En Syrie, les rebelles ont renversé Assad l’année dernière, les frappes israéliennes ont tué les principaux dirigeants du Hezbollah et du Hamas, tandis que les groupes militants irakiens sont restés au second plan. Les Houthis du Yémen, bien que toujours capables de lancer des attaques contre Israël et les navires commerciaux dans le couloir de la mer Rouge, se retrouvent désormais dans la ligne de mire de frappes israéliennes de plus en plus précises.
Et la guerre de 12 jours en juin a probablement empêché l’Iran d’enrichir de l’uranium pour son programme nucléaire, dont l’Occident craint depuis longtemps qu’il puisse être utilisé comme une arme.
“L’effondrement de l’influence régionale”
Pendant ce temps, l’Iran n’a pas encore reçu de soutien majeur de la part de la Chine ou de la Russie, bien qu’il ait fourni à Pékin du pétrole probablement à prix réduit et à Moscou des drones qu’il utilise dans sa guerre contre l’Ukraine. Téhéran a également évité d’affronter les femmes qui abandonnent de plus en plus le hijab ou le voile, et a plutôt exécuté des prisonniers qu’elles avaient déjà à un rythme jamais vu depuis des décennies.

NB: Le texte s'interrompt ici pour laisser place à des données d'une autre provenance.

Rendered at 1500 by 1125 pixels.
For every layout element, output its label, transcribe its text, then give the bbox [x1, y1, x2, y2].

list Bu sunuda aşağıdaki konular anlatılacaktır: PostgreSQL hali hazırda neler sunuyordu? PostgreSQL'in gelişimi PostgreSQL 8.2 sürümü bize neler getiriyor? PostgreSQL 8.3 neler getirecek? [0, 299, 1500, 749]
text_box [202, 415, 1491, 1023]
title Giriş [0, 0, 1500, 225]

« Le cessez-le-feu reflète l’effondrement de l’influence régionale de Téhéran suite à l’effondrement de son puissant « Axe de la Résistance » depuis 2024 », a déclaré Ali Fathollah-Nejad, directeur du Centre pour le Moyen-Orient et l’ordre mondial, basé à Berlin. “Le cessez-le-feu libérera des capacités militaires israéliennes qui seraient désormais utilisées contre les intérêts iraniens, que ce soit au Liban contre le Hezbollah ou directement contre l’Iran.”
“Le temps ne joue pas en faveur de l’Iran, mais son problème est que personne ne lui donne vraiment d’issue”, a déclaré Vaez. Mais il reste également incertain si Téhéran prendra le pas, car ses dirigeants débattent encore de la voie à suivre maintenant.